Tournant plus vite que son ombre, François Ozon s’est rapidement bâti une réputation de jeune cinéaste brillant, porté sur la satire, le second degré et le symbolisme. Rien dans ses films précédents – Sitcom (pochade bunuélienne), Les Amants criminels (drame sombre) et Gouttes d’eau sur pierres brûlantes (d’après une pièce de Fassbinder) – ne pouvait laisser présager la mélancolie poignante qu’on retrouve dans ce quatrième long métrage, à ce jour le plus réussi du cinéaste de 33 ans.

Tournant plus vite que son ombre, François Ozon s’est rapidement bâti une réputation de jeune cinéaste brillant, porté sur la satire, le second degré et le symbolisme. Rien dans ses films précédents – Sitcom (pochade bunuélienne), Les Amants criminels (drame sombre) et Gouttes d’eau sur pierres brûlantes (d’après une pièce de Fassbinder) – ne pouvait laisser présager la mélancolie poignante qu’on retrouve dans ce quatrième long métrage, à ce jour le plus réussi du cinéaste de 33 ans.

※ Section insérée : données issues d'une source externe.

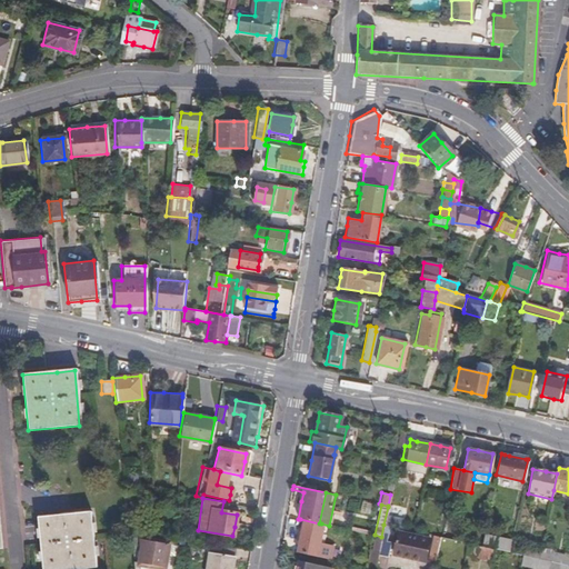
[(383,525),(395,527),(396,519),(391,518),(393,508),(388,507),(383,525)]
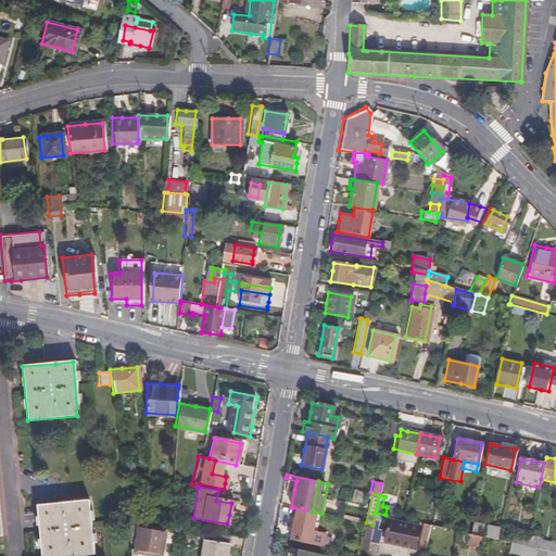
[(36,505),(40,555),(74,555),(92,554),(87,500),(36,505)]
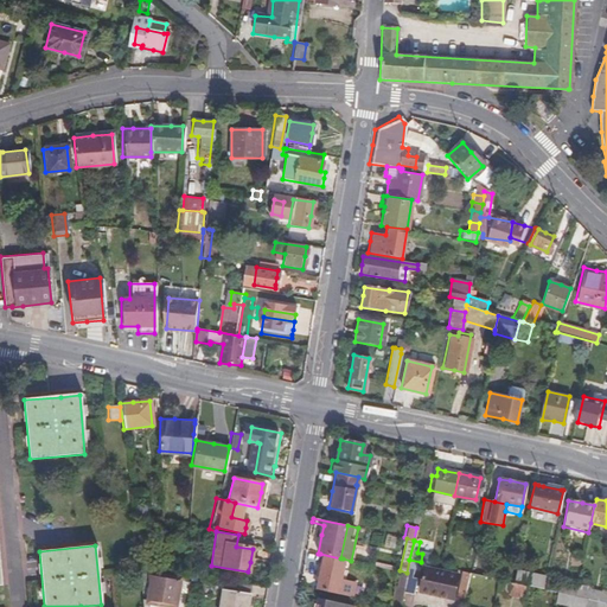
[(317,575),(313,588),(353,598),(356,583),(338,580),(343,558),(340,558),(320,554),(319,563),(315,562),(314,568),(313,574),(317,575)]
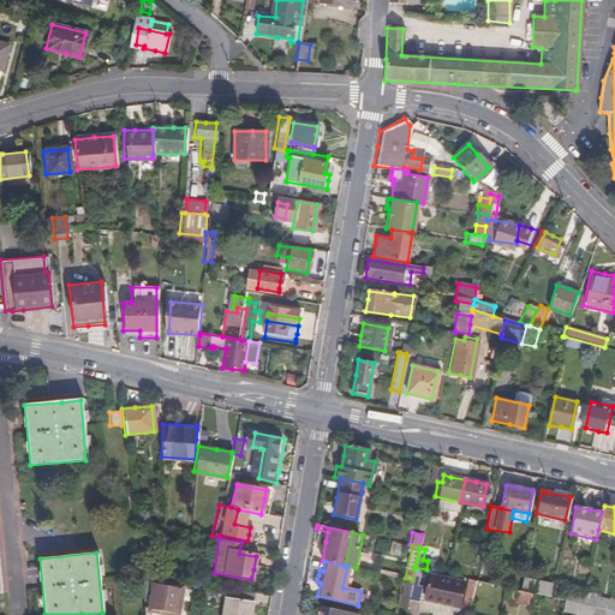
[(430,575),(431,571),(427,569),(415,567),(412,580),(408,596),(408,598),(418,599),(422,584),(417,584),(419,574),(425,575),(423,583),(428,584),(425,596),(441,599),(452,602),(457,580),(430,575)]
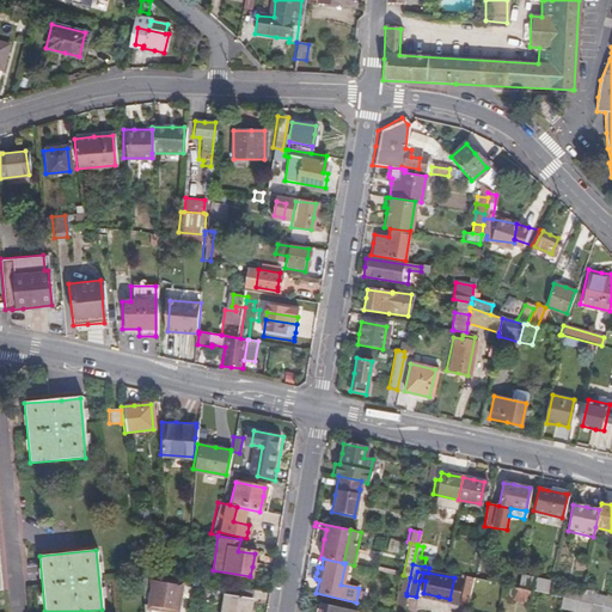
[(532,591),(546,594),(549,582),(519,576),(516,588),(532,591)]
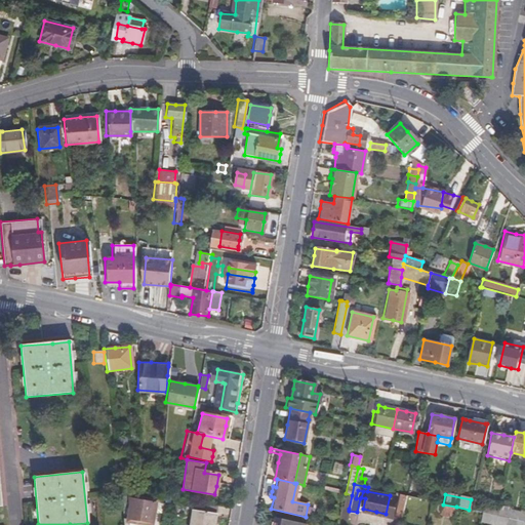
[(400,519),(401,512),(412,514),(415,498),(404,496),(398,495),(393,517),(400,519)]
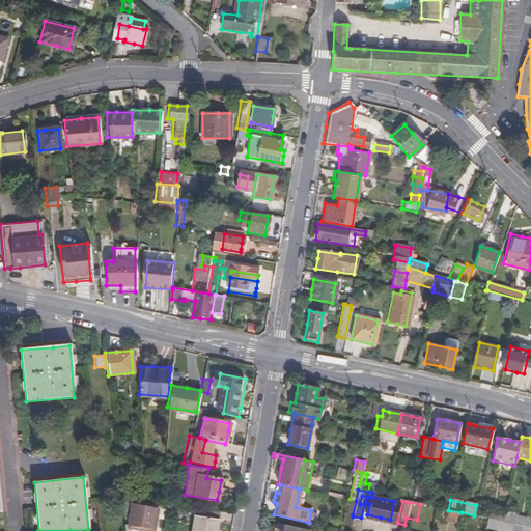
[(131,527),(124,526),(123,530),(149,530),(152,509),(129,505),(130,516),(133,516),(131,527)]
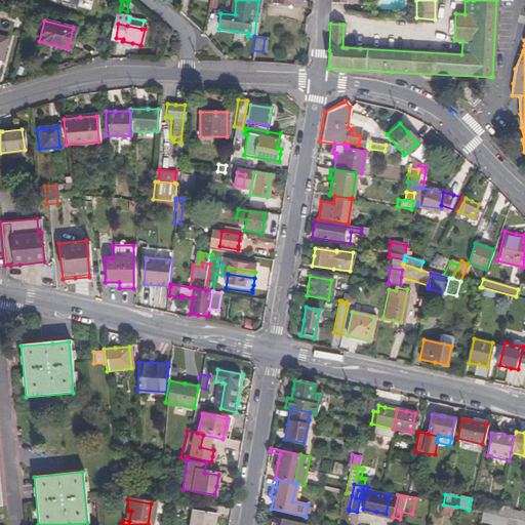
[(429,511),(454,517),(456,507),(443,505),(431,501),(429,511)]
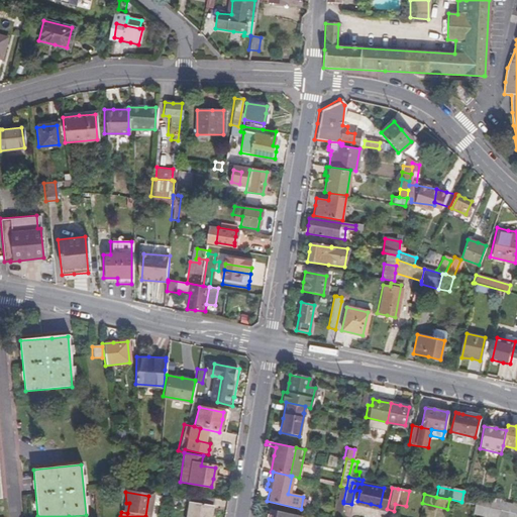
[(187,503),(210,506),(211,498),(188,495),(187,503)]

Mariés depuis longtemps, et sans enfants, Marie (Charlotte Rampling) et Jean (Bruno Crémer) partent, comme chaque été, pour leur maison de vacances, sur la côte atlantique. Univers feutré, vie tranquille et complicité que l’on sent acquise après bien des batailles: tout ça s’écroule lorsque Jean ne revient pas d’une baignade en mer. Marie alerte la police, refuse d’envisager le pire, et attend. De retour à Paris, avec les jours, les semaines, puis les mois qui filent, elle passe de l’inquiétude à l’incrédulité, de la révolte à une apparente résignation, refusant, malgré une liaison avec un éditeur (Jacques Nolot), d’accepter l’idée de l’éventuelle mort de son mari.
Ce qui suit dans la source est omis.